Post back your out come!


----------



## Shekka (Jan 6, 2012)

*Re: Can't upload to the internet*

How long ago did it happen? Has anything new been installed or added to the computer around the time it started doing this?

Have you tried a system restore to a date before you started having this problem?


----------



## tonykch (Apr 19, 2012)

*Re: Can't upload to the internet*

I'm currently connected through a wired connection. Upload is working on the speed test.
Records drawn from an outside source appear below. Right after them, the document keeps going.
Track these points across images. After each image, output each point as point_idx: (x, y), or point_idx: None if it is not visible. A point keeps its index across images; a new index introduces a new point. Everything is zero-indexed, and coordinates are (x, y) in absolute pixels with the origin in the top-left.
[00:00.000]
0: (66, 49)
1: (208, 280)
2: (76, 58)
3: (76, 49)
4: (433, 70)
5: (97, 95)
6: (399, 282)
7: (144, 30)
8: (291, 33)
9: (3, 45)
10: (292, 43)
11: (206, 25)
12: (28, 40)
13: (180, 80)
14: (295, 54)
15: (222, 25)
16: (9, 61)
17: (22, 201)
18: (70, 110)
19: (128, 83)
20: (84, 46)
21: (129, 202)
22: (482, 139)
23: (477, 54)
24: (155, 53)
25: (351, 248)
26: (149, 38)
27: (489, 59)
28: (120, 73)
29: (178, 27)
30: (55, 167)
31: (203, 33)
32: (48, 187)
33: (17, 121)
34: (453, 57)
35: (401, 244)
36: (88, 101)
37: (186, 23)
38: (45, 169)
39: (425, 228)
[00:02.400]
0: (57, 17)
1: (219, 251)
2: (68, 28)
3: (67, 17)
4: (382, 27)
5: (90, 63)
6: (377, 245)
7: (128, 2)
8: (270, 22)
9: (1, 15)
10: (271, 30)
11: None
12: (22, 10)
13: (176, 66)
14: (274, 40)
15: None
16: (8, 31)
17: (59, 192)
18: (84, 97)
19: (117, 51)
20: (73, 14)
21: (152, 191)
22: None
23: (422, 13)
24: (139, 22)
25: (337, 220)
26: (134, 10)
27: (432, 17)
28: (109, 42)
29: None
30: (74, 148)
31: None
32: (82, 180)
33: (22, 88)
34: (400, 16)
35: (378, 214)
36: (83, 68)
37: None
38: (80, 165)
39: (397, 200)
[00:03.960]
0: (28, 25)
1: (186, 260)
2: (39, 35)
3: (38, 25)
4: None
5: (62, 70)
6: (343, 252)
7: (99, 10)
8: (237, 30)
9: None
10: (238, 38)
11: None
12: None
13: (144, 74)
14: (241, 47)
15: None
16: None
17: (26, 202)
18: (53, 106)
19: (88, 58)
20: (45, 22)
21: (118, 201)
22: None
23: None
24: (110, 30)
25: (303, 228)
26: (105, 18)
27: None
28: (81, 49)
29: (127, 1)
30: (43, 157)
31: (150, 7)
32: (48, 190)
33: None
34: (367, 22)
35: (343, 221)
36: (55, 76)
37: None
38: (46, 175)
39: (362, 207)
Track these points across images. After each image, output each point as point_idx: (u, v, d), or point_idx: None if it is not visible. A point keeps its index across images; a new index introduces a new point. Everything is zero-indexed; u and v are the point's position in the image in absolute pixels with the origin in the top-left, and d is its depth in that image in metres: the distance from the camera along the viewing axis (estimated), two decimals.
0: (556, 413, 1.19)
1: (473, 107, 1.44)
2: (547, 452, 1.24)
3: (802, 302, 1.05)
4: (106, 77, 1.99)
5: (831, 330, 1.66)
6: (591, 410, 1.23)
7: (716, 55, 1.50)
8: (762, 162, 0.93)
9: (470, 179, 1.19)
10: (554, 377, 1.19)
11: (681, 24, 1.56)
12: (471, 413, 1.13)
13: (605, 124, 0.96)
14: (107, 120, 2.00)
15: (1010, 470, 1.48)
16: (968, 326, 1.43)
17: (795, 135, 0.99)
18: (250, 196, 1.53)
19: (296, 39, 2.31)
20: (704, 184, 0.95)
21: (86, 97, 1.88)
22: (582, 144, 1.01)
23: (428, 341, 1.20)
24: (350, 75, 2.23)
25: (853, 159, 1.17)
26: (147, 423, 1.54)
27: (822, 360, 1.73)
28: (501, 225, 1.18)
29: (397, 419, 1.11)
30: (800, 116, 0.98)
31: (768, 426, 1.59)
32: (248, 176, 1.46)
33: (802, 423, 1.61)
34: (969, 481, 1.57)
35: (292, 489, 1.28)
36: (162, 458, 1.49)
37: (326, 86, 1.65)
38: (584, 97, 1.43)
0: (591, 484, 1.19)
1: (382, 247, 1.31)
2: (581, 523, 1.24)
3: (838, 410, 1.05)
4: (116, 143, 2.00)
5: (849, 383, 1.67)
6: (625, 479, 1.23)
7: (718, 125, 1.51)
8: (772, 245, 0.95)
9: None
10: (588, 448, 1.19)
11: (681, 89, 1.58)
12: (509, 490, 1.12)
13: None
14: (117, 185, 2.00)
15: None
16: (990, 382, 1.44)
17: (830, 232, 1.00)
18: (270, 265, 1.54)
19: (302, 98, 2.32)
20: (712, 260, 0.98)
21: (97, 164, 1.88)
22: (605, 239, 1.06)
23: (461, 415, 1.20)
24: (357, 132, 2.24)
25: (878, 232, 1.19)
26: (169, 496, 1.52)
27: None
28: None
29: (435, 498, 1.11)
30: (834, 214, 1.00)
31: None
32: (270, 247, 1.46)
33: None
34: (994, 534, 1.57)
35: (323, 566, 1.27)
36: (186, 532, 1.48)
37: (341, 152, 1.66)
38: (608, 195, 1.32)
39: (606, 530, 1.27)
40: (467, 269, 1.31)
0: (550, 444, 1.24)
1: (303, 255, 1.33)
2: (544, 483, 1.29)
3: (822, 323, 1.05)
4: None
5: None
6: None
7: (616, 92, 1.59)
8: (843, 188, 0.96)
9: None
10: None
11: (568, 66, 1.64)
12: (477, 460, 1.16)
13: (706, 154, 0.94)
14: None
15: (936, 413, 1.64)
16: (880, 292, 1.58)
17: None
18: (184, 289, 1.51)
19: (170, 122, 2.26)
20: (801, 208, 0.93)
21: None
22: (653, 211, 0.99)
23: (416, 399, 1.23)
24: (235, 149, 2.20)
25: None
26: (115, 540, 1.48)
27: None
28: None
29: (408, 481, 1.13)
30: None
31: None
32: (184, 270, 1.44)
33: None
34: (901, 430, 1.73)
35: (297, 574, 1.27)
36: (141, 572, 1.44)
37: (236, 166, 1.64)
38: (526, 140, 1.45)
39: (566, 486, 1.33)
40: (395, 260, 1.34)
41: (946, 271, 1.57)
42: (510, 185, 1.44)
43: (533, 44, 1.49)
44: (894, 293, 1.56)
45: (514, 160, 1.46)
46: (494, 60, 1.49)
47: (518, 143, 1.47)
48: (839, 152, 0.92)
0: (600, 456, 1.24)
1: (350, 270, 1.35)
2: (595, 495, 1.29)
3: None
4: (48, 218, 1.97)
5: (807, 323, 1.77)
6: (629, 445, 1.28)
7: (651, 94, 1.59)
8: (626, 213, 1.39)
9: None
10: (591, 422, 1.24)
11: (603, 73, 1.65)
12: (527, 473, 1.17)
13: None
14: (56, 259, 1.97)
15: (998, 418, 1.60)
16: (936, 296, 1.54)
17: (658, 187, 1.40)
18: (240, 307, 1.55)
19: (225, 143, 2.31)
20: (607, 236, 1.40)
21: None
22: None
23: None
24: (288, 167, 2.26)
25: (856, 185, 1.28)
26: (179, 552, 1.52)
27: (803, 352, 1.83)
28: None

This started about 2 weeks ago. Nothing was added or installed prior to seeing this happen. I was uploading to eBay one night, it was working fine, then suddenly I was having the hardest time uploading. I found out quickly that it extended far beyond eBay.


----------



## Shekka (Jan 6, 2012)

*Re: Can't upload to the internet*

So it is working when using a wired connection, but not when you use a wireless connection?

Can you confirm this please.


----------



## tonykch (Apr 19, 2012)

*Re: Can't upload to the internet*

Yes, that is correct.


----------



## Shekka (Jan 6, 2012)

*Re: Can't upload to the internet*

Have you tried updating the wireless drivers?


----------



## tonykch (Apr 19, 2012)

*Re: Can't upload to the internet*

I have not. I'm on Intel's site right now. Does this appear to be the correct driver?

http://downloadcenter.intel.com/Det...64-bit)*&DownloadType=
Software Applications


----------



## tonykch (Apr 19, 2012)

*Re: Can't upload to the internet*

WOULD YOU LOOK AT THAT!

That did the trick! Apparently they released an update on 4/8/12, which was around the time I started having issues. Uploading is working now.

Thank you very much for helping me walk through this. I really appreciate it!


----------



## Shekka (Jan 6, 2012)

*Re: Can't upload to the internet*

No problem! Glad it's working for you!

You can mark this thread as solved by using the thread tools option at the top of the page.


----------